**Task item:**
An image-free reproduction of the data below is needed: print it exactly.

Records from a dataset
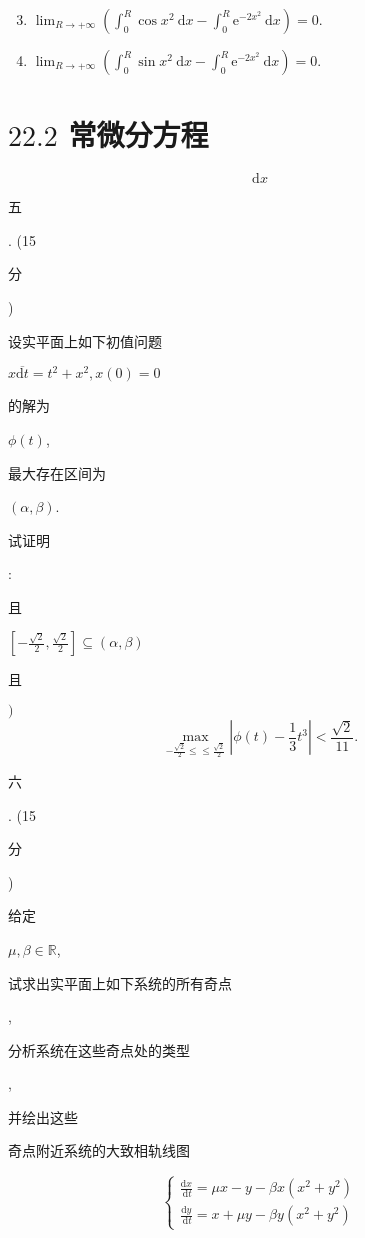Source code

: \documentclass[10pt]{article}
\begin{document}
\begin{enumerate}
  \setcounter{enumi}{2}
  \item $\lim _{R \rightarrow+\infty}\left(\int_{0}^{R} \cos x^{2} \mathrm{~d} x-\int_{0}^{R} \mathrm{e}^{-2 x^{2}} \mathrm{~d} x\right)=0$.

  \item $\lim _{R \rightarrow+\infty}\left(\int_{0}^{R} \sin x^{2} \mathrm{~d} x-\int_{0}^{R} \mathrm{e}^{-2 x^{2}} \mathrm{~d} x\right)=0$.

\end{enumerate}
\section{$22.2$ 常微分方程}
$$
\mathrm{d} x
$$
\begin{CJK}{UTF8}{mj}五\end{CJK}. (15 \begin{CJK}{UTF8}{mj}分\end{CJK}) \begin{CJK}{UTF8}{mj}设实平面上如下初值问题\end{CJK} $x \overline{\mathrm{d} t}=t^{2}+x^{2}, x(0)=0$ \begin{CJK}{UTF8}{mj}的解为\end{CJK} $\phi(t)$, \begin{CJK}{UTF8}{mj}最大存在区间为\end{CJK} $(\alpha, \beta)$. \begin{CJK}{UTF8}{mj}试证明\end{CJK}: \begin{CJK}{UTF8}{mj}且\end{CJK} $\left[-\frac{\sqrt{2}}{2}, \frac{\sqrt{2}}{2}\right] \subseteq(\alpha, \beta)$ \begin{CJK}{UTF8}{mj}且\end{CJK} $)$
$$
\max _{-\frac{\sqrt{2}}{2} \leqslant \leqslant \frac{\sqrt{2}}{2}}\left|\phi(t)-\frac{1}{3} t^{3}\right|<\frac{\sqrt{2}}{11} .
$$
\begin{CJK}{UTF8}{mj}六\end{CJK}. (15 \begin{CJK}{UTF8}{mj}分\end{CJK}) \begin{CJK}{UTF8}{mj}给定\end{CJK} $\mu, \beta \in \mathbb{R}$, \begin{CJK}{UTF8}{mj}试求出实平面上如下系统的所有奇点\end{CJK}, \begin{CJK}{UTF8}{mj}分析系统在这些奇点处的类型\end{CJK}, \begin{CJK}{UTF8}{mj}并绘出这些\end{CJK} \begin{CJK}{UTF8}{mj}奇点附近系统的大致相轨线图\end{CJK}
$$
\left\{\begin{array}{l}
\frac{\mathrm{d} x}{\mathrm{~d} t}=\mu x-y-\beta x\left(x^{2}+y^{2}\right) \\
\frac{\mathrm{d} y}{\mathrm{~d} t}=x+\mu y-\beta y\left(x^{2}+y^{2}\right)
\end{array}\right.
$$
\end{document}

**Task result:**
Source code

: \documentclass[10pt]{article}
\begin{document}
\begin{enumerate}
  \setcounter{enumi}{2}
  \item $\lim _{R \rightarrow+\infty}\left(\int_{0}^{R} \cos x^{2} \mathrm{~d} x-\int_{0}^{R} \mathrm{e}^{-2 x^{2}} \mathrm{~d} x\right)=0$.

  \item $\lim _{R \rightarrow+\infty}\left(\int_{0}^{R} \sin x^{2} \mathrm{~d} x-\int_{0}^{R} \mathrm{e}^{-2 x^{2}} \mathrm{~d} x\right)=0$.

\end{enumerate}
\section{$22.2$ 常微分方程}
$$
\mathrm{d} x
$$
\begin{CJK}{UTF8}{mj}五\end{CJK}. (15 \begin{CJK}{UTF8}{mj}分\end{CJK}) \begin{CJK}{UTF8}{mj}设实平面上如下初值问题\end{CJK} $x \overline{\mathrm{d} t}=t^{2}+x^{2}, x(0)=0$ \begin{CJK}{UTF8}{mj}的解为\end{CJK} $\phi(t)$, \begin{CJK}{UTF8}{mj}最大存在区间为\end{CJK} $(\alpha, \beta)$. \begin{CJK}{UTF8}{mj}试证明\end{CJK}: \begin{CJK}{UTF8}{mj}且\end{CJK} $\left[-\frac{\sqrt{2}}{2}, \frac{\sqrt{2}}{2}\right] \subseteq(\alpha, \beta)$ \begin{CJK}{UTF8}{mj}且\end{CJK} $)$
$$
\max _{-\frac{\sqrt{2}}{2} \leqslant \leqslant \frac{\sqrt{2}}{2}}\left|\phi(t)-\frac{1}{3} t^{3}\right|<\frac{\sqrt{2}}{11} .
$$
\begin{CJK}{UTF8}{mj}六\end{CJK}. (15 \begin{CJK}{UTF8}{mj}分\end{CJK}) \begin{CJK}{UTF8}{mj}给定\end{CJK} $\mu, \beta \in \mathbb{R}$, \begin{CJK}{UTF8}{mj}试求出实平面上如下系统的所有奇点\end{CJK}, \begin{CJK}{UTF8}{mj}分析系统在这些奇点处的类型\end{CJK}, \begin{CJK}{UTF8}{mj}并绘出这些\end{CJK} \begin{CJK}{UTF8}{mj}奇点附近系统的大致相轨线图\end{CJK}
$$
\left\{\begin{array}{l}
\frac{\mathrm{d} x}{\mathrm{~d} t}=\mu x-y-\beta x\left(x^{2}+y^{2}\right) \\
\frac{\mathrm{d} y}{\mathrm{~d} t}=x+\mu y-\beta y\left(x^{2}+y^{2}\right)
\end{array}\right.
$$
\end{document}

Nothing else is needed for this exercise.